Published on August 11, 2014 11:25AM

Barley yellow dwarf virus infects fall wheat planted in 2012 in Kimberly, Idaho.

Photo submitted

Barley yellow dwarf virus infects fall wheat planted in 2012 in Kimberly, Idaho.

TWIN FALLS, Idaho — After causing widespread damage throughout Magic Valley during last season’s cereal harvest, barley yellow dwarf virus appears to have been held in check this season.

But cereal grain experts worry about the next crop as recent rainstorms have created ideal conditions for volunteer wheat and barley plants that could support large populations of aphids, which vector the disease.

University of Idaho Extension entomologist Arash Rashed has received few inquiries from growers about barley yellow dwarf this season, and samples he’s tested have been negative. To avoid missing infections in testing, he’s ordered antibodies for two additional strains of the disease, though they’re not known to be prevalent in Idaho.

Barley yellow dwarf symptoms include stunting and yellow or red leaf tips. Rashed fears volunteers germinated following recent storms may help aphids bridge the gap between harvest and the sprouting of new fall grains.

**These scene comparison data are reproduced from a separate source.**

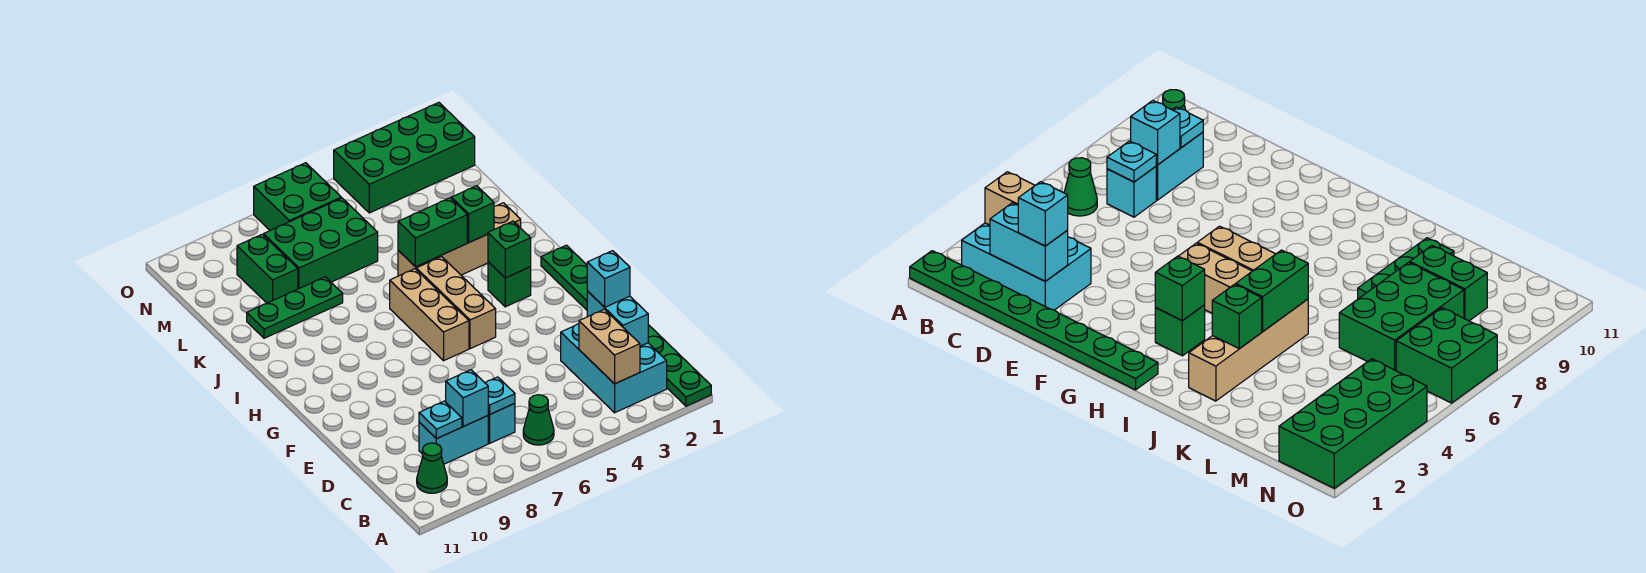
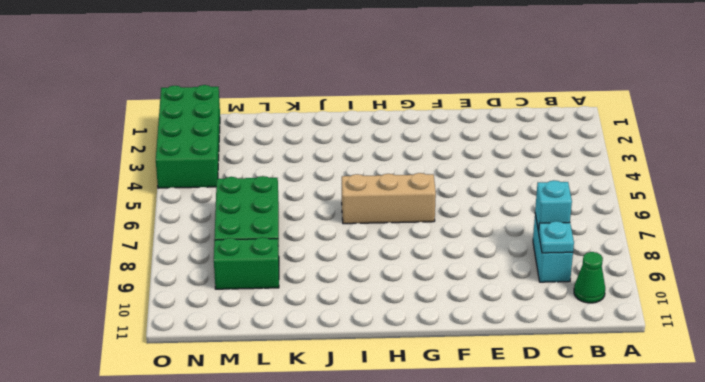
none -> green plate A1:H1 level 1
none -> cyan brick B2:D3 level 1
none -> green cone B6 level 1

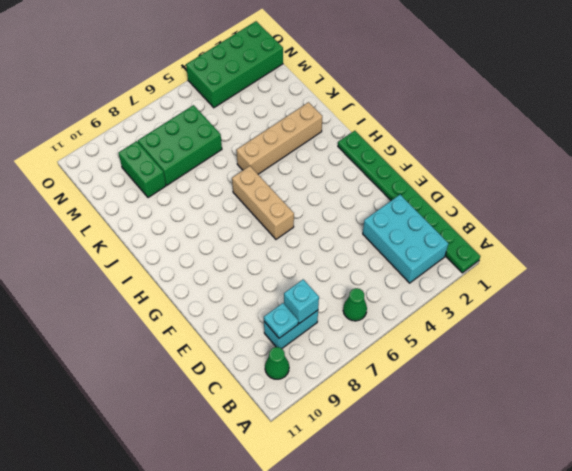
none -> cyan brick C7 level 1
none -> tan brick G5:I5 level 1
none -> green brick H3 level 1

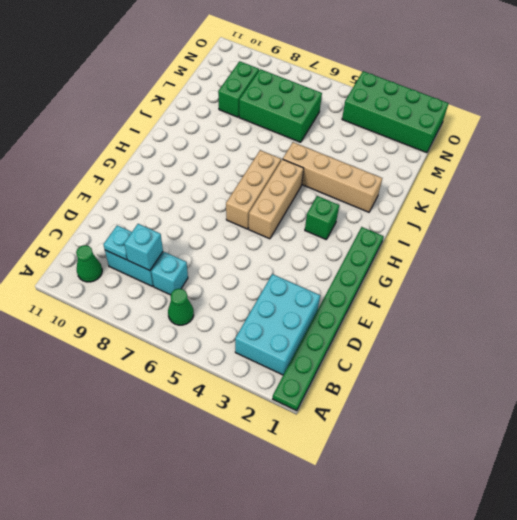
none -> green plate K8:K10 level 1
none -> green brick N6:O7 level 1
none -> tan brick B3:C3 level 2

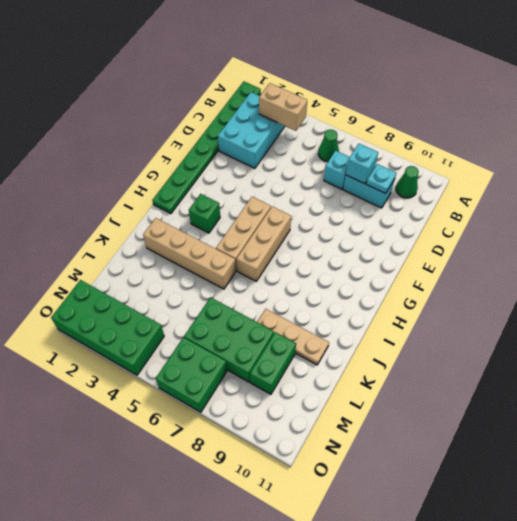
tan brick B3:B4 level 2 -> tan brick B3:C3 level 2
tan plate K8:K10 level 1 -> green plate K8:K10 level 1
none -> cyan brick C2:D2 level 2
none -> cyan plate C7 level 2
none -> green brick H3 level 2

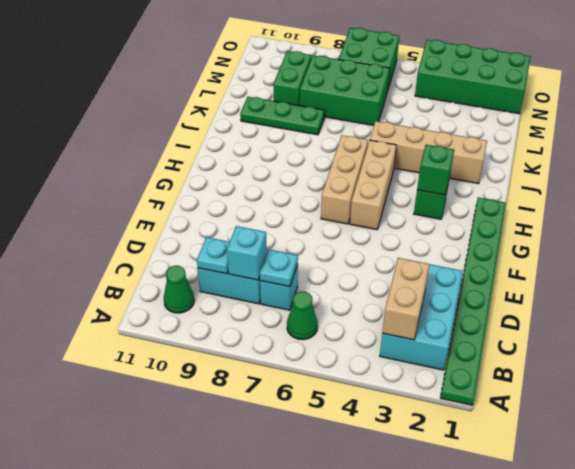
none -> cyan brick C2:D2 level 2
none -> green brick J3 level 2
none -> green brick J4:J5 level 2

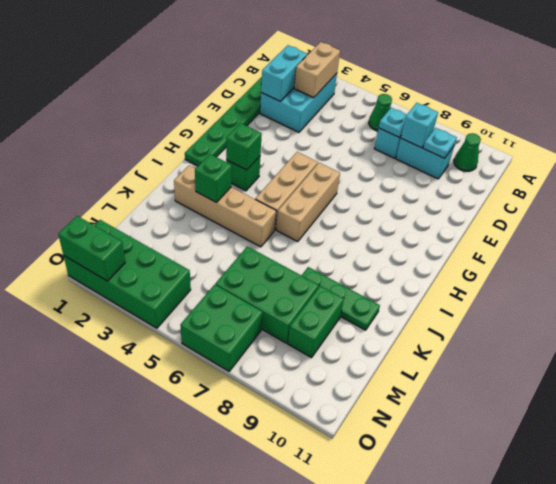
green brick O1:O2 level 2 -> green brick J4:J5 level 2
none -> cyan brick D2 level 3

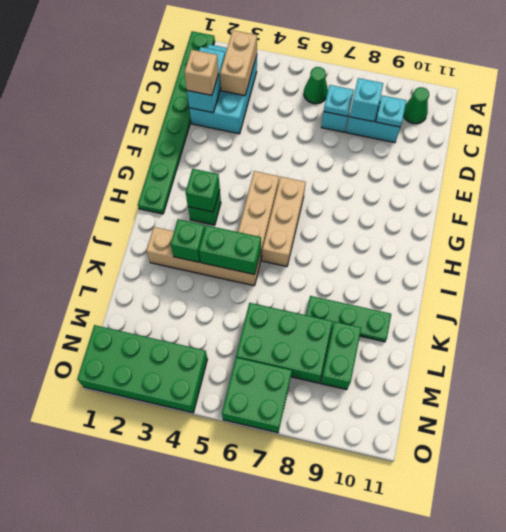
tan brick D2 level 3 -> cyan brick D2 level 3

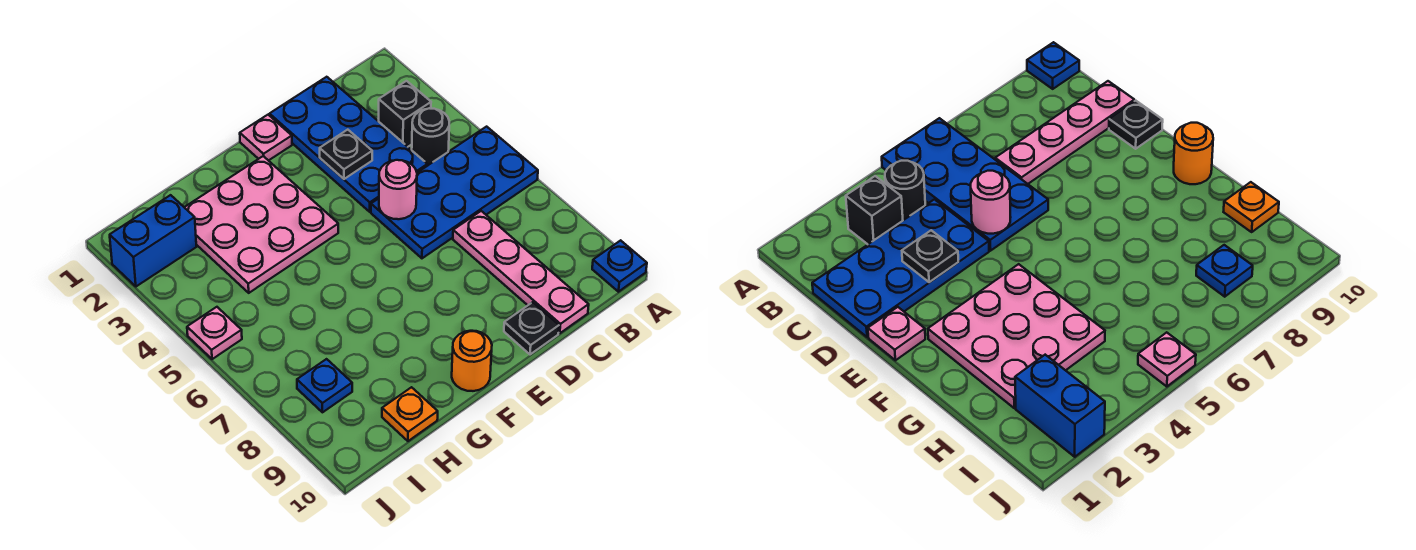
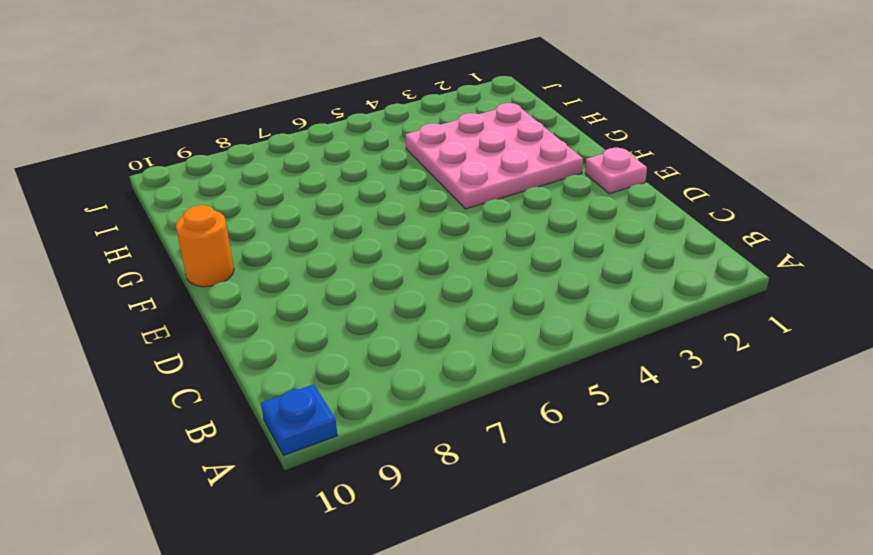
none -> blue plate A5:D6 level 1
none -> black brick B3 level 1
none -> black round brick B4 level 1

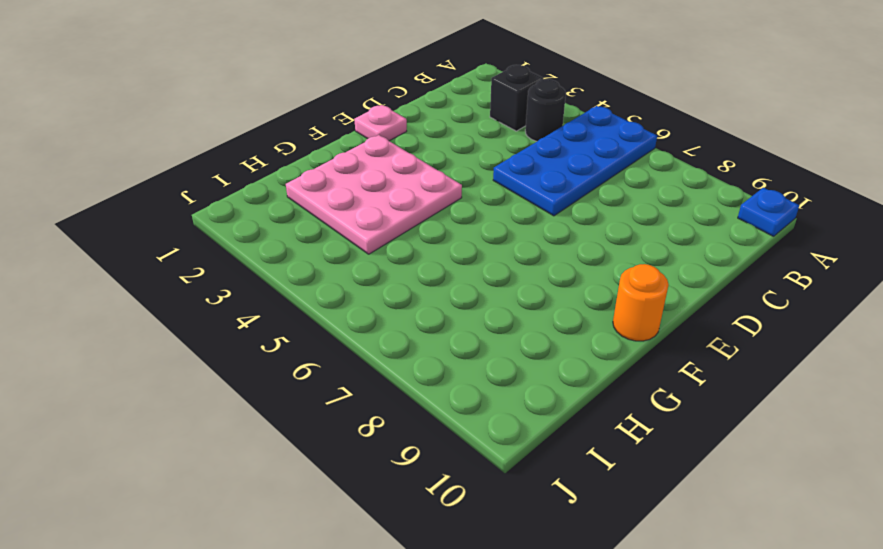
none -> blue plate C1:D4 level 1
none -> pink plate C7:C10 level 1
none -> black plate D10 level 1

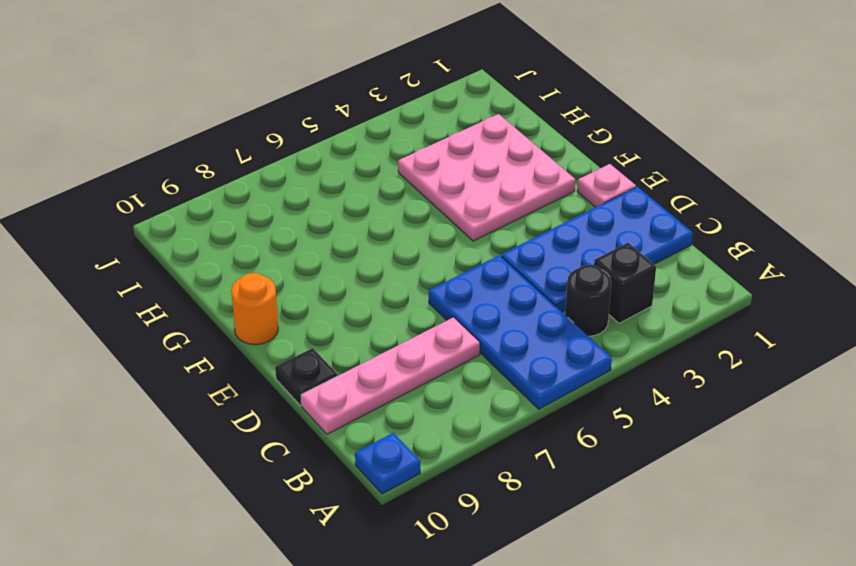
none -> orange plate H10 level 1
none -> blue brick I2:J2 level 1
none -> blue plate I8 level 1

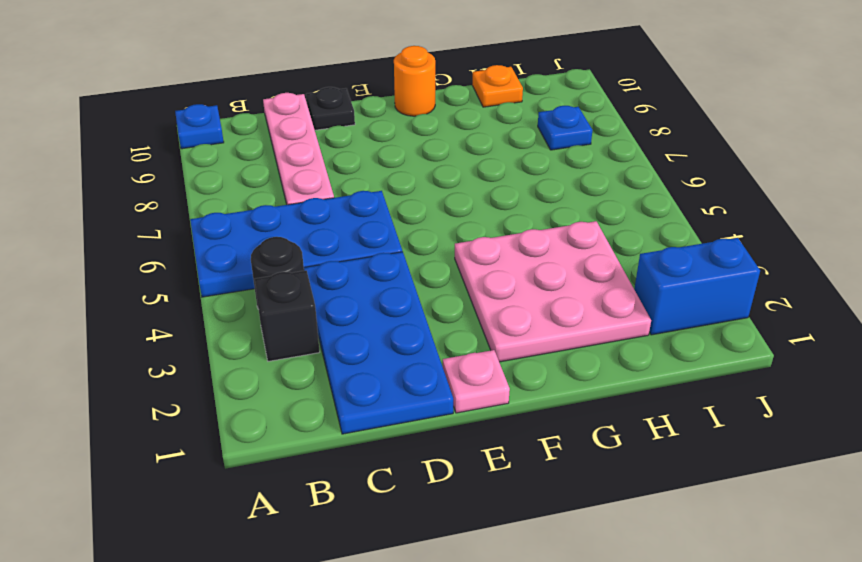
none -> pink plate J5 level 1
none -> black plate D3 level 2
none -> pink round brick D5 level 2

“After harvest of summer crops, aphids need a place to go, and what is better than those volunteer wheat plants and weeds that are around?” Rashed explained.

He has research underway examining the relationship between the pathogen and symptom severity in various wheat cultivars.

Rashed had hoped to start an aphid monitoring program but couldn’t find the necessary funding. He remains hopeful about starting aphid monitoring within the next few years.

Rashed advises growers in areas of high risk for barley yellow dwarf to control volunteer plants, either chemically or mechanically. He said insecticidal seed treatments and delaying fall crop planting so emergence occurs after aphid flights have already passed by are also effective strategies.

Castleford, Idaho, grower Roger Wells said barley yellow dwarf cut yields in half in fall wheat he harvested last season.

“That was the first our Simplot field man said he’d ever seen it in this area,” Wells said. “We’re hoping it was just one of those years. The wheat this year looks a whole lot better.”

Last fall, Wells said he delayed planting this season’s winter wheat crop by a couple of weeks and also used an insecticidal seed treatment. He’ll take the same precautions this year, noting there’s a lot of corn, which can also support aphids, in his area.

Mike Erickson, a seed treatment specialist with McGregor Co. in Twin Falls, studied test plots in Kimberly during the 2012-2013 season and confirmed delayed planting is highly effective. Erickson, who shares Rashed’s concerns about ideal conditions for volunteer plants this fall, also documented a direct correlation between proximity to corn fields and yield reductions in wheat due to barley yellow dwarf.

Erickson studied fall wheat seeded on Sept. 15, with watering of individual 20-acre plots staggered over 10 days to stimulate germination at different times. Yields in crops watered at least eight days after planting were about 100 bushels per acre greater than the plots that were watered earliest.

That season, Erickson also analyzed commercial yields in Kimberly. Within the same infected grain fields, he said yields averaged 50-70 bushels per acre adjacent to corn, compared with 150-170 acres further away from corn.